#### [JOB ITEM]
Count the lines in the material below that contain the word "value", and give only that number.

Chart analysis data:
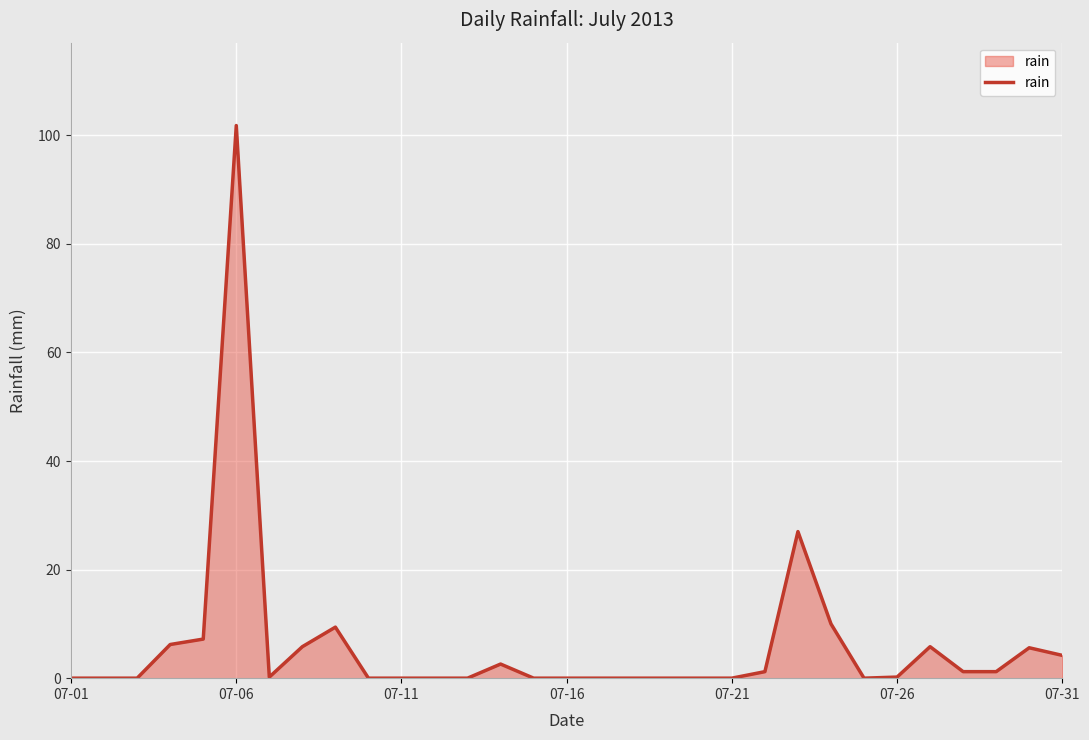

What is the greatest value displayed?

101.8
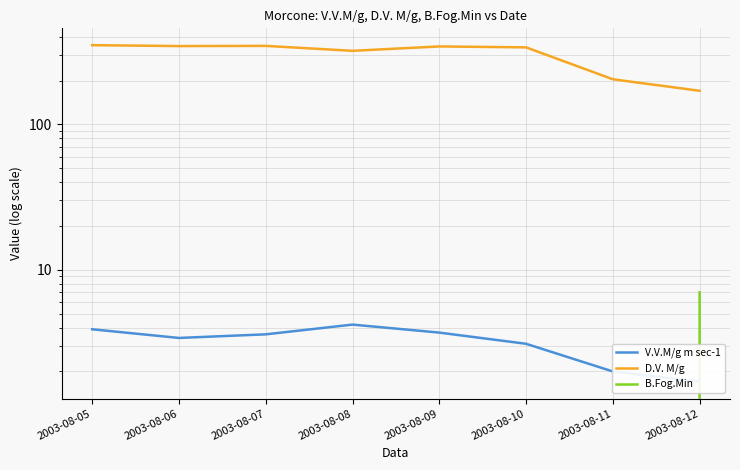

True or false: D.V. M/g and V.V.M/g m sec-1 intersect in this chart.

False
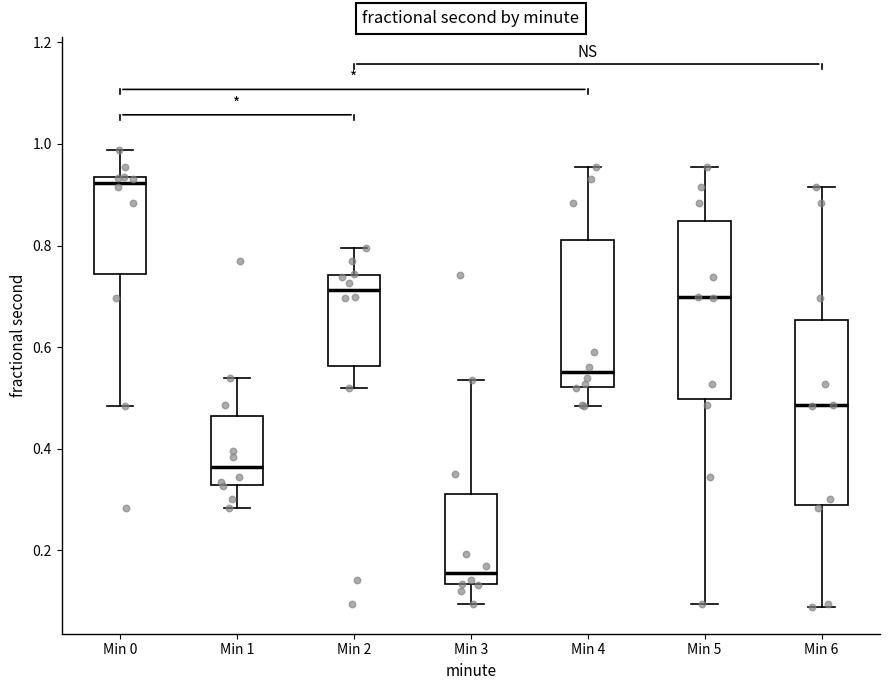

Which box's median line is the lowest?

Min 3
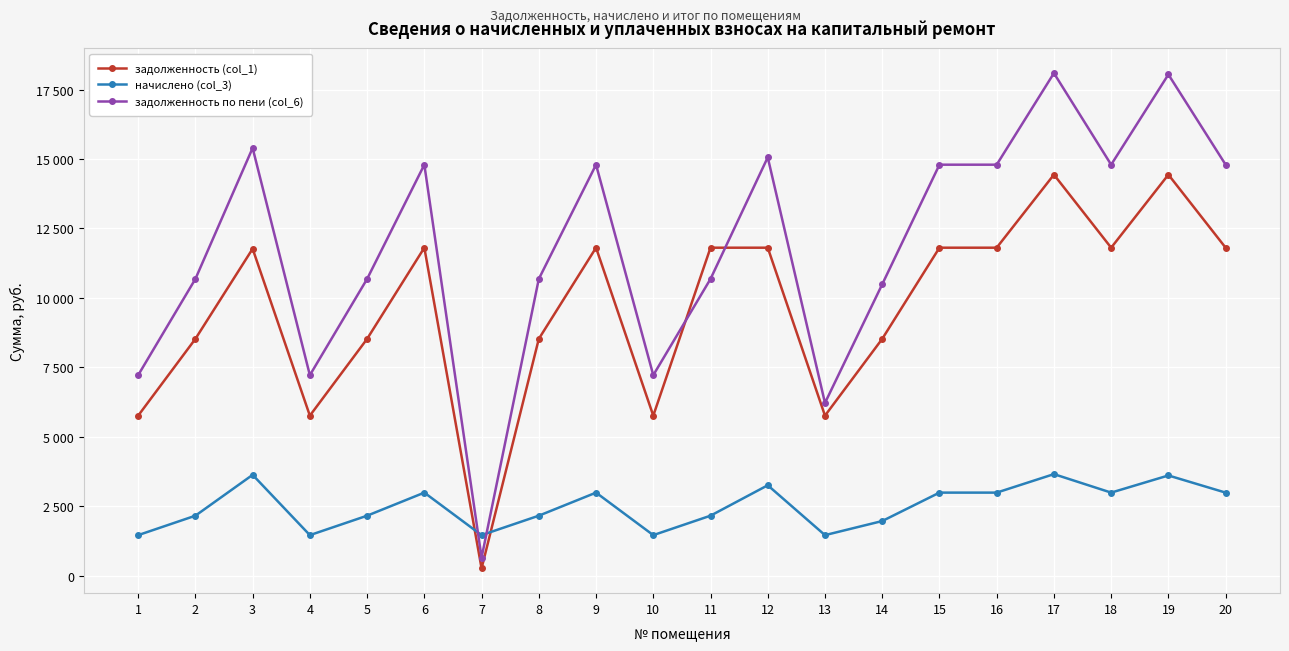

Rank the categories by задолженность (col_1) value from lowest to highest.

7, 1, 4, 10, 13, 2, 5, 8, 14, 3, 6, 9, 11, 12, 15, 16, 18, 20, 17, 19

#### [EXPECTED OUTPUT]
2